Tuesday, November 29, 2011

Cleaning Up Dirty Tests

One of the things I've been trying to master is the ability to make my tests stand on their own and not have dependencies on other tests. This seems like a standard thing to do, and we often think we are doing a good job on this front, but how well are we doing it, really?

As I was looking at some recent tests with one of my co-workers, I was really happy that they were passing as frequently as they did, but my elation turned to frustration the next build when a lot of tests were failing for me. The more maddening factor was that the tests that were failing would all pass if I reran them.

Wait, a little explanation is in order here. In my current work environment, I use Cucumber along with Rspec and Ruby. I also use a Rakefile to handle a number of tagged scenarios and to perform other basic maintenance things. When I run a test the first time, I get an output that tells me the failed scenarios. As a way of doing retesting, I tee the output to a rerun file and then I run a shell script that turns the failed scenarios into individual rake cases.
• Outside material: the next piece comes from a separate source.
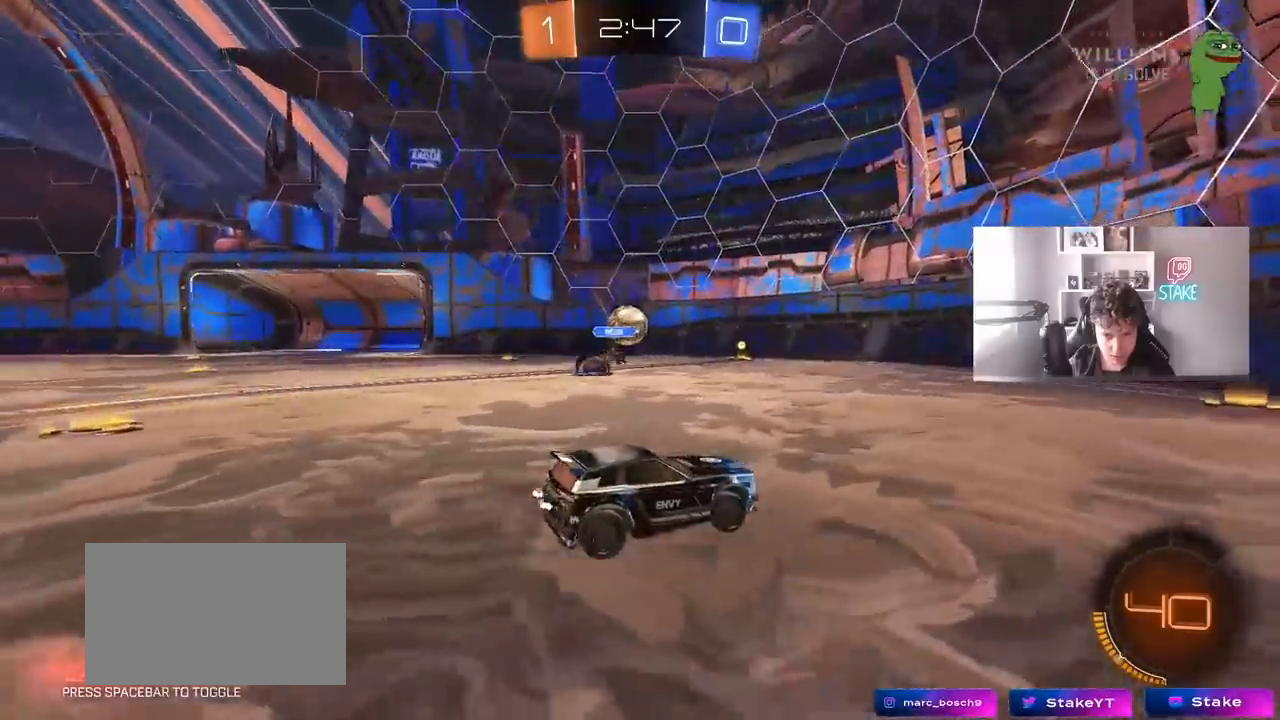
{"keys": ["a", "shift", "w"], "mouse": [], "mouse_move": "still", "events": [[150, "a", "up"], [283, "a", "down"], [283, "w", "down"], [383, "shift", "down"]]}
In almost all of my test runs, if I ran a suite of 50 scenarios, I'd get about 10 failures (pretty high). If I reran those 10 failure cases, on the second try I would get anywhere from 8 - 10 of them to pass. More often than not the full 10 would pass on a second run. As I started to investigate this, I realized that, during the rerun, each test was being run separately, which meant each test would open a browser, test the functionality for that scenario and then close the browser. Each test stood alone, so each test would pass.

Armed with this, I decided to borrow a trick I'd read about in a forum... if you want to see if your tests actually are running as designed, or if there is an unintended ordered precedence to their success rate, the best way to check is to take the tests as they currently exist, and swap their order in how they are run (rename feature files, reorder scenarios, change the mames of folders, etc.). The results from doing this were very telling. I won't go into specifics, but I did discover that certain tests, if all run in the same browser session, would get unusual artifacts to hang around because of the dedicated session. these artifacts were related to things like Session ID's, cookies, and other items our site depends on to operate seamlessly. When I ran each of these tests independently (with their own browser sessions) the issues disappeared. That's great, but it's impractical. The time expense of spawning and killing a browser instance with every test case is just too high. Still, I learned a great deal about the way my scripts were constructed and the setup and teardown details that I had (or didn't have) in my scenarios.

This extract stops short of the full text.